Sabemos pouco, porém, sobre o que veio depois, durante suas quatro décadas de trabalho com a Kissinger Associates. A "lista de clientes" da empresa tem sido um dos documentos mais procurados em Washington desde pelo menos 1989, quando o senador Jesse Helms exigiu,sem sucesso, vê-la antes de considerar confirmar Lawrence Eagleburger (um protegido de Kissinger e funcionário da Kissinger Associates) como vice-secretário de Estado. Mais tarde, Kissinger deixou o cargo de presidente da Comissão do 9/11 em vez de entregar a lista para revisão pública.

A Kissinger Associates foi uma das primeiras participantes da onda de privatizações ocorrida após o fim da Guerra Fria – na antiga União Soviética, Europa Oriental e América Latina – ajudando a criar uma nova classe oligárquica internacional. Kissinger usou os contatos que fez como funcionário público para fundar uma das empresas mais lucrativas do mundo.
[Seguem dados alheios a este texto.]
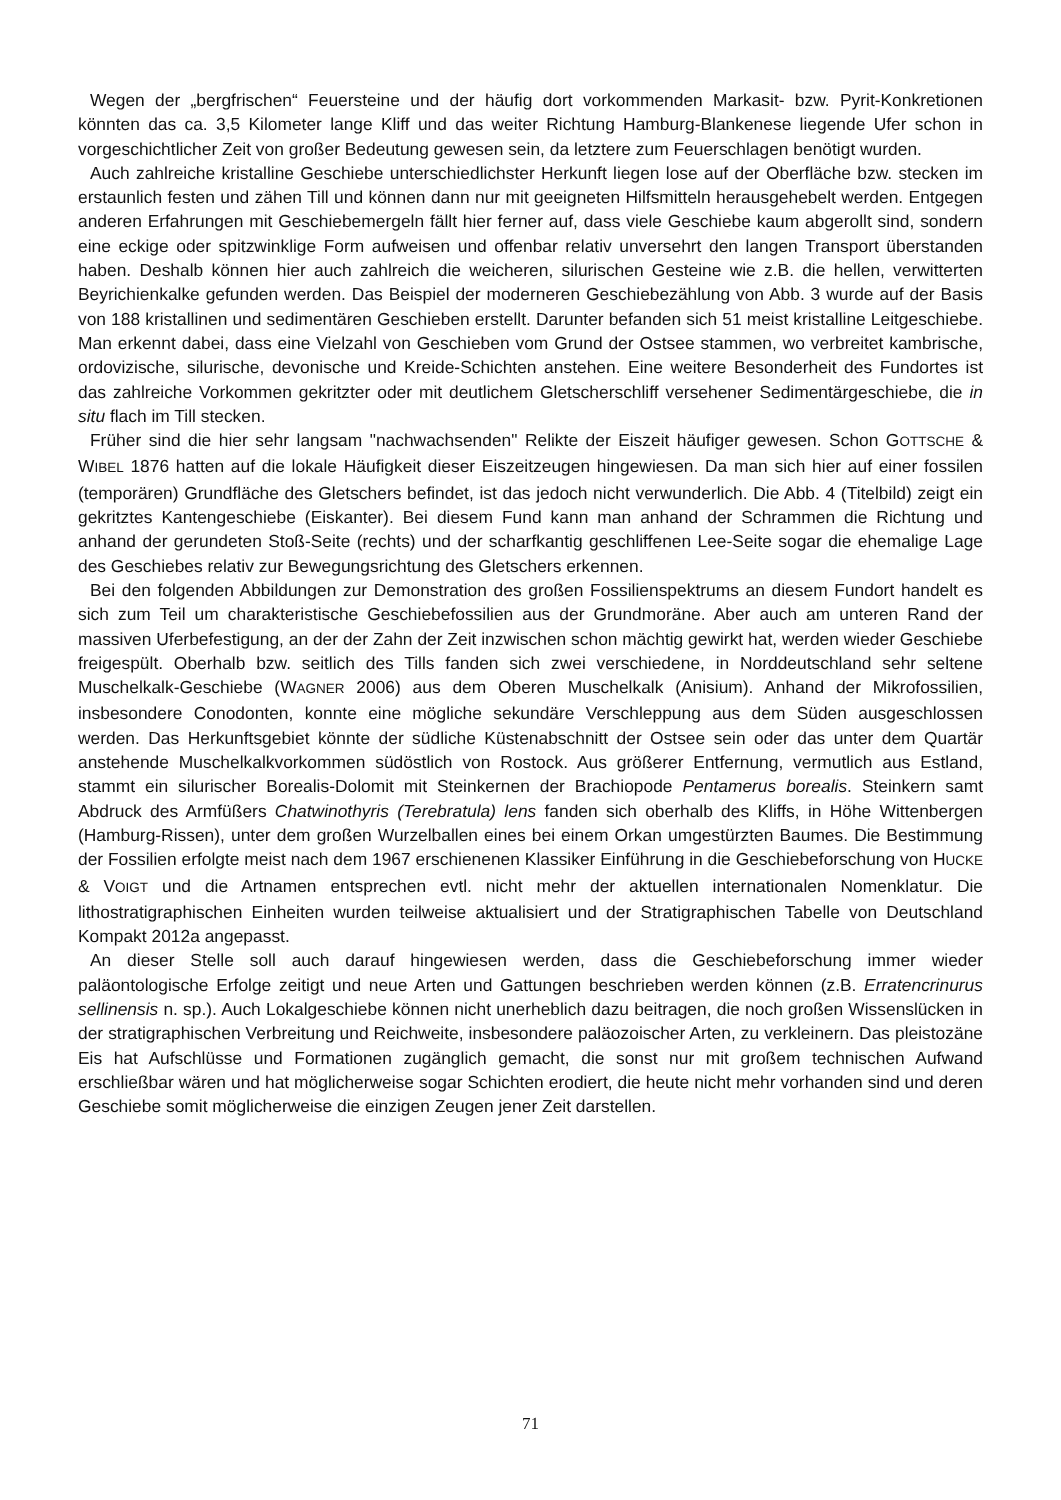Wegen der „bergfrischen“ Feuersteine und der häufig dort vorkommenden Markasit- bzw. Pyrit-Konkretionen könnten das ca. 3,5 Kilometer lange Kliff und das weiter Richtung Hamburg-Blankenese liegende Ufer schon in vorgeschichtlicher Zeit von großer Bedeutung gewesen sein, da letztere zum Feuerschlagen benötigt wurden.
Auch zahlreiche kristalline Geschiebe unterschiedlichster Herkunft liegen lose auf der Oberfläche bzw. stecken im erstaunlich festen und zähen Till und können dann nur mit geeigneten Hilfsmitteln herausgehebelt werden. Entgegen anderen Erfahrungen mit Geschiebemergeln fällt hier ferner auf, dass viele Geschiebe kaum abgerollt sind, sondern eine eckige oder spitzwinklige Form aufweisen und offenbar relativ unversehrt den langen Transport überstanden haben. Deshalb können hier auch zahlreich die weicheren, silurischen Gesteine wie z.B. die hellen, verwitterten Beyrichienkalke gefunden werden. Das Beispiel der moderneren Geschiebezählung von Abb. 3 wurde auf der Basis von 188 kristallinen und sedimentären Geschieben erstellt. Darunter befanden sich 51 meist kristalline Leitgeschiebe. Man erkennt dabei, dass eine Vielzahl von Geschieben vom Grund der Ostsee stammen, wo verbreitet kambrische, ordovizische, silurische, devonische und Kreide-Schichten anstehen. Eine weitere Besonderheit des Fundortes ist das zahlreiche Vorkommen gekritzter oder mit deutlichem Gletscherschliff versehener Sedimentärgeschiebe, die in situ flach im Till stecken.
Früher sind die hier sehr langsam "nachwachsenden" Relikte der Eiszeit häufiger gewesen. Schon GOTTSCHE & WIBEL 1876 hatten auf die lokale Häufigkeit dieser Eiszeitzeugen hingewiesen. Da man sich hier auf einer fossilen (temporären) Grundfläche des Gletschers befindet, ist das jedoch nicht verwunderlich. Die Abb. 4 (Titelbild) zeigt ein gekritztes Kantengeschiebe (Eiskanter). Bei diesem Fund kann man anhand der Schrammen die Richtung und anhand der gerundeten Stoß-Seite (rechts) und der scharfkantig geschliffenen Lee-Seite sogar die ehemalige Lage des Geschiebes relativ zur Bewegungsrichtung des Gletschers erkennen.
Bei den folgenden Abbildungen zur Demonstration des großen Fossilienspektrums an diesem Fundort handelt es sich zum Teil um charakteristische Geschiebefossilien aus der Grundmoräne. Aber auch am unteren Rand der massiven Uferbefestigung, an der der Zahn der Zeit inzwischen schon mächtig gewirkt hat, werden wieder Geschiebe freigespült. Oberhalb bzw. seitlich des Tills fanden sich zwei verschiedene, in Norddeutschland sehr seltene Muschelkalk-Geschiebe (WAGNER 2006) aus dem Oberen Muschelkalk (Anisium). Anhand der Mikrofossilien, insbesondere Conodonten, konnte eine mögliche sekundäre Verschleppung aus dem Süden ausgeschlossen werden. Das Herkunftsgebiet könnte der südliche Küstenabschnitt der Ostsee sein oder das unter dem Quartär anstehende Muschelkalkvorkommen südöstlich von Rostock. Aus größerer Entfernung, vermutlich aus Estland, stammt ein silurischer Borealis-Dolomit mit Steinkernen der Brachiopode Pentamerus borealis. Steinkern samt Abdruck des Armfüßers Chatwinothyris (Terebratula) lens fanden sich oberhalb des Kliffs, in Höhe Wittenbergen (Hamburg-Rissen), unter dem großen Wurzelballen eines bei einem Orkan umgestürzten Baumes. Die Bestimmung der Fossilien erfolgte meist nach dem 1967 erschienenen Klassiker Einführung in die Geschiebeforschung von HUCKE & VOIGT und die Artnamen entsprechen evtl. nicht mehr der aktuellen internationalen Nomenklatur. Die lithostratigraphischen Einheiten wurden teilweise aktualisiert und der Stratigraphischen Tabelle von Deutschland Kompakt 2012a angepasst.
An dieser Stelle soll auch darauf hingewiesen werden, dass die Geschiebeforschung immer wieder paläontologische Erfolge zeitigt und neue Arten und Gattungen beschrieben werden können (z.B. Erratencrinurus sellinensis n. sp.). Auch Lokalgeschiebe können nicht unerheblich dazu beitragen, die noch großen Wissenslücken in der stratigraphischen Verbreitung und Reichweite, insbesondere paläozoischer Arten, zu verkleinern. Das pleistozäne Eis hat Aufschlüsse und Formationen zugänglich gemacht, die sonst nur mit großem technischen Aufwand erschließbar wären und hat möglicherweise sogar Schichten erodiert, die heute nicht mehr vorhanden sind und deren Geschiebe somit möglicherweise die einzigen Zeugen jener Zeit darstellen.
71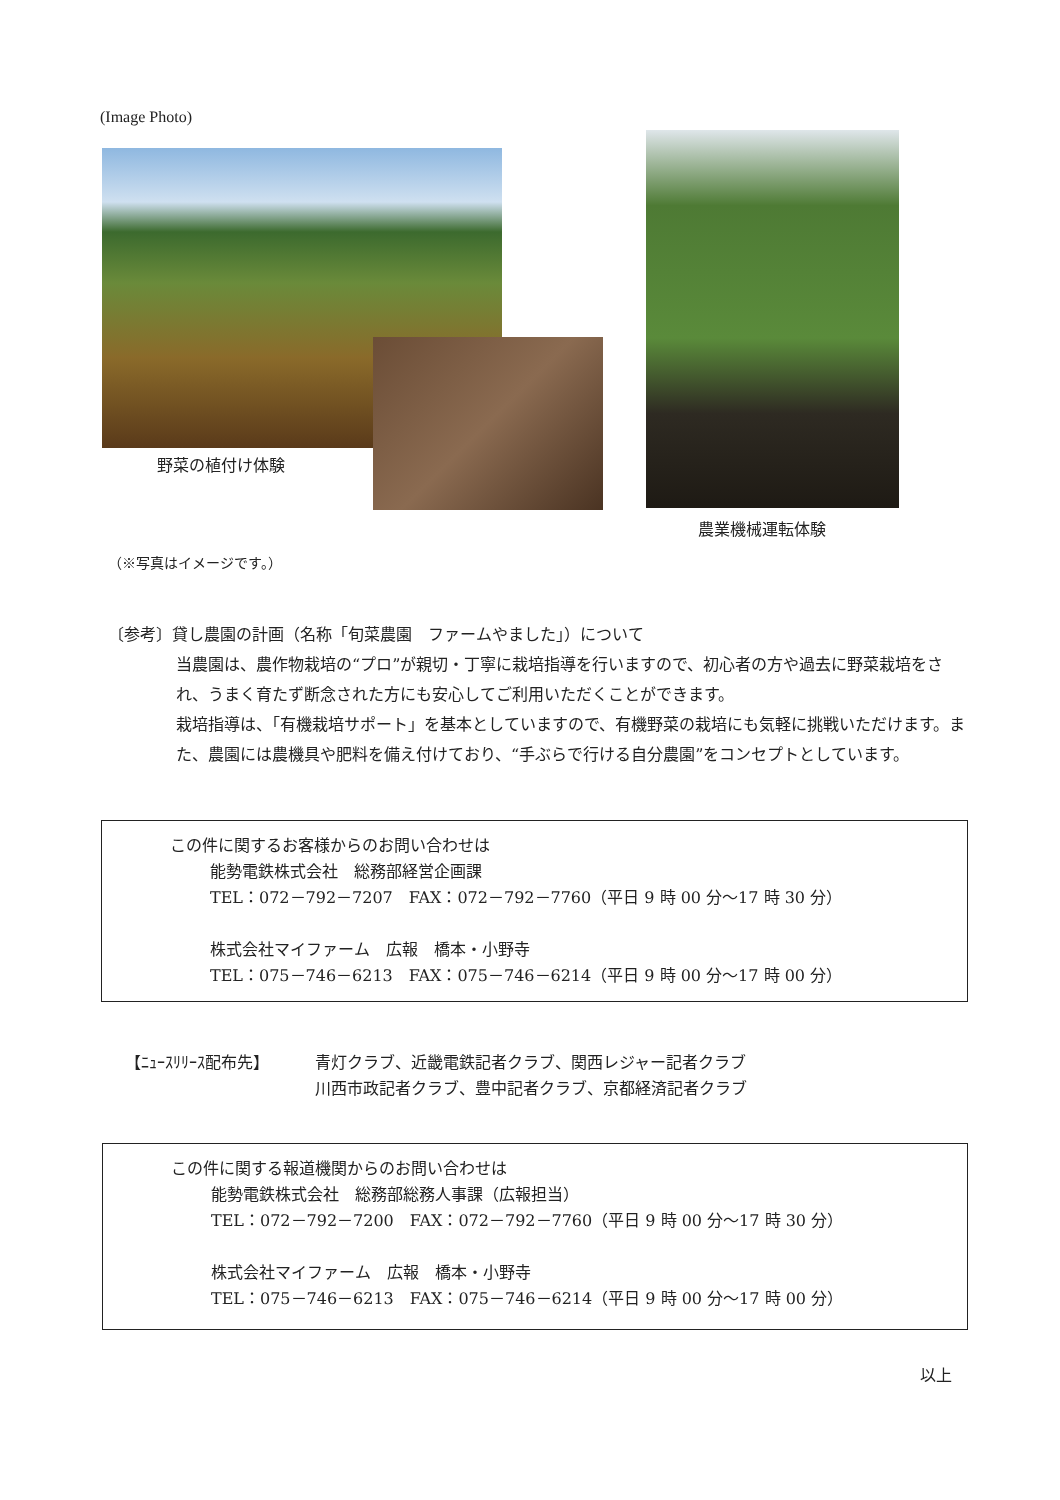(Image Photo)
野菜の植付け体験
農業機械運転体験
（※写真はイメージです。）
〔参考〕貸し農園の計画（名称「旬菜農園　ファームやました」）について
当農園は、農作物栽培の“プロ”が親切・丁寧に栽培指導を行いますので、初心者の方や過去に野菜栽培をされ、うまく育たず断念された方にも安心してご利用いただくことができます。
栽培指導は、「有機栽培サポート」を基本としていますので、有機野菜の栽培にも気軽に挑戦いただけます。また、農園には農機具や肥料を備え付けており、“手ぶらで行ける自分農園”をコンセプトとしています。
この件に関するお客様からのお問い合わせは
能勢電鉄株式会社　総務部経営企画課
TEL：072－792－7207　FAX：072－792－7760（平日 9 時 00 分～17 時 30 分）
株式会社マイファーム　広報　橋本・小野寺
TEL：075－746－6213　FAX：075－746－6214（平日 9 時 00 分～17 時 00 分）
【ﾆｭｰｽﾘﾘｰｽ配布先】 青灯クラブ、近畿電鉄記者クラブ、関西レジャー記者クラブ
川西市政記者クラブ、豊中記者クラブ、京都経済記者クラブ
この件に関する報道機関からのお問い合わせは
能勢電鉄株式会社　総務部総務人事課（広報担当）
TEL：072－792－7200　FAX：072－792－7760（平日 9 時 00 分～17 時 30 分）
株式会社マイファーム　広報　橋本・小野寺
TEL：075－746－6213　FAX：075－746－6214（平日 9 時 00 分～17 時 00 分）
以上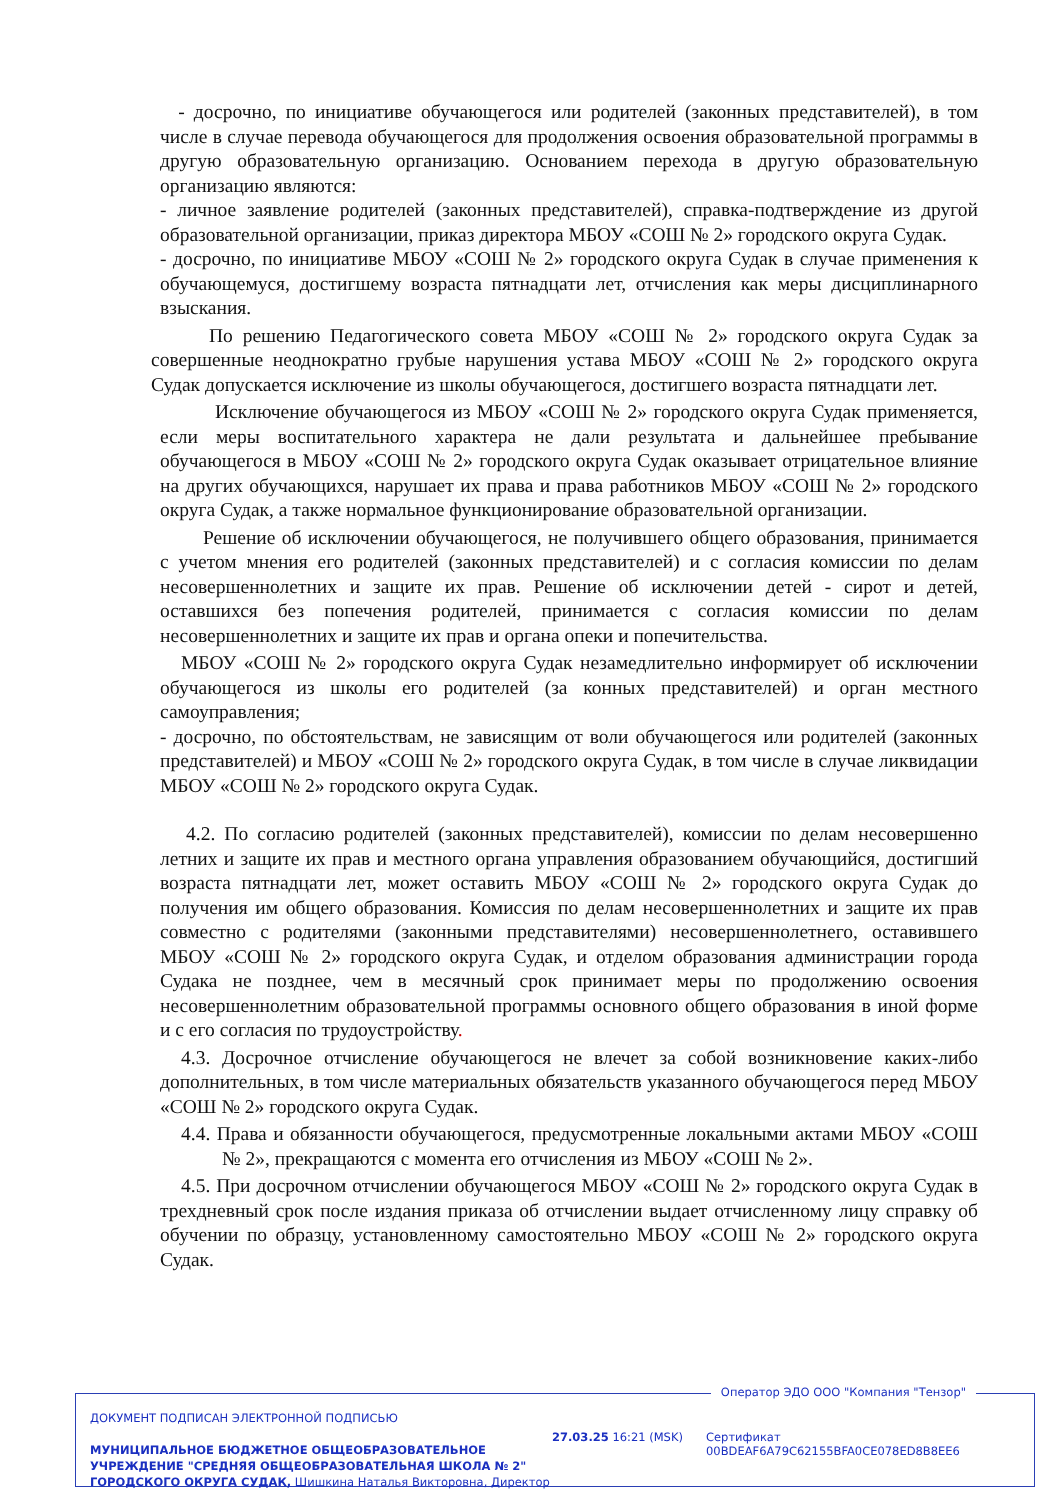- досрочно, по инициативе обучающегося или родителей (законных представителей), в том числе в случае перевода обучающегося для продолжения освоения образовательной программы в другую образовательную организацию. Основанием перехода в другую образовательную организацию являются:
- личное заявление родителей (законных представителей), справка-подтверждение из другой образовательной организации, приказ директора МБОУ «СОШ № 2» городского округа Судак.
- досрочно, по инициативе МБОУ «СОШ № 2» городского округа Судак в случае применения к обучающемуся, достигшему возраста пятнадцати лет, отчисления как меры дисциплинарного взыскания.
По решению Педагогического совета МБОУ «СОШ № 2» городского округа Судак за совершенные неоднократно грубые нарушения устава МБОУ «СОШ № 2» городского округа Судак допускается исключение из школы обучающегося, достигшего возраста пятнадцати лет.
Исключение обучающегося из МБОУ «СОШ № 2» городского округа Судак применяется, если меры воспитательного характера не дали результата и дальнейшее пребывание обучающегося в МБОУ «СОШ № 2» городского округа Судак оказывает отрицательное влияние на других обучающихся, нарушает их права и права работников МБОУ «СОШ № 2» городского округа Судак, а также нормальное функционирование образовательной организации.
Решение об исключении обучающегося, не получившего общего образования, принимается с учетом мнения его родителей (законных представителей) и с согласия комиссии по делам несовершеннолетних и защите их прав. Решение об исключении детей - сирот и детей, оставшихся без попечения родителей, принимается с согласия комиссии по делам несовершеннолетних и защите их прав и органа опеки и попечительства.
МБОУ «СОШ № 2» городского округа Судак незамедлительно информирует об исключении обучающегося из школы его родителей (за конных представителей) и орган местного самоуправления;
- досрочно, по обстоятельствам, не зависящим от воли обучающегося или родителей (законных представителей) и МБОУ «СОШ № 2» городского округа Судак, в том числе в случае ликвидации МБОУ «СОШ № 2» городского округа Судак.
4.2. По согласию родителей (законных представителей), комиссии по делам несовершенно летних и защите их прав и местного органа управления образованием обучающийся, достигший возраста пятнадцати лет, может оставить МБОУ «СОШ № 2» городского округа Судак до получения им общего образования. Комиссия по делам несовершеннолетних и защите их прав совместно с родителями (законными представителями) несовершеннолетнего, оставившего МБОУ «СОШ № 2» городского округа Судак, и отделом образования администрации города Судака не позднее, чем в месячный срок принимает меры по продолжению освоения несовершеннолетним образовательной программы основного общего образования в иной форме и с его согласия по трудоустройству.
4.3. Досрочное отчисление обучающегося не влечет за собой возникновение каких-либо дополнительных, в том числе материальных обязательств указанного обучающегося перед МБОУ «СОШ № 2» городского округа Судак.
4.4. Права и обязанности обучающегося, предусмотренные локальными актами МБОУ «СОШ № 2», прекращаются с момента его отчисления из МБОУ «СОШ № 2».
4.5. При досрочном отчислении обучающегося МБОУ «СОШ № 2» городского округа Судак в трехдневный срок после издания приказа об отчислении выдает отчисленному лицу справку об обучении по образцу, установленному самостоятельно МБОУ «СОШ № 2» городского округа Судак.
Оператор ЭДО ООО "Компания "Тензор"
ДОКУМЕНТ ПОДПИСАН ЭЛЕКТРОННОЙ ПОДПИСЬЮ
МУНИЦИПАЛЬНОЕ БЮДЖЕТНОЕ ОБЩЕОБРАЗОВАТЕЛЬНОЕ
УЧРЕЖДЕНИЕ "СРЕДНЯЯ ОБЩЕОБРАЗОВАТЕЛЬНАЯ ШКОЛА № 2"
ГОРОДСКОГО ОКРУГА СУДАК, Шишкина Наталья Викторовна, Директор
27.03.25 16:21 (MSK)
Сертификат 00BDEAF6A79C62155BFA0CE078ED8B8EE6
Então, tendo escapado da mancha de Watergate, ele usou sua reputação de sábio da política externa para influenciar o debate público – em benefício, podemos supor, de seus clientes. Kissinger era um defensor ávido de ambas as Guerras do Golfo, e trabalhou em estreita colaboração com o presidente Clinton para impulsionar o NAFTA através do Congresso.

A empresa também fez um livro sobre as políticas postas em prática por Kissinger. Em 1975, como secretário de Estado, Kissinger ajudou a Union Carbide a montar sua fábrica de produtos químicos em Bhopal, trabalhando com o governo indiano e garantindo fundos dos Estados Unidos. Após o desastre do vazamento químico da fábrica em 1984, a Kissinger Associates representou a Union Carbide, intermediando um acordo extrajudicial irrisório para as vítimas do vazamento, que causou quase 4.000 mortes imediatas e expôs outros meio milhão de pessoas a gases tóxicos.

Há alguns anos, muito alarde assistiu à doação de Kissinger de seus documentos públicos para Yale. Mas nunca saberemos a maior parte do que sua empresa tem feito na Rússia, China, Índia, Oriente Médio e em outros lugares. Ele levará esses segredos com ele quando for.

Imagens: 1 -  Ilustração de Steve Brodner; 2 - Kissinger atualmente, aos 100 anos, explosivereports.files.wordpress.com

*Greg Grandin, membro do conselho editorial da Nation, é professor de História na Universidade de Yale e autor de O Fim do Mito, vencedor do Prêmio Pulitzer de não-ficção geral de 2020.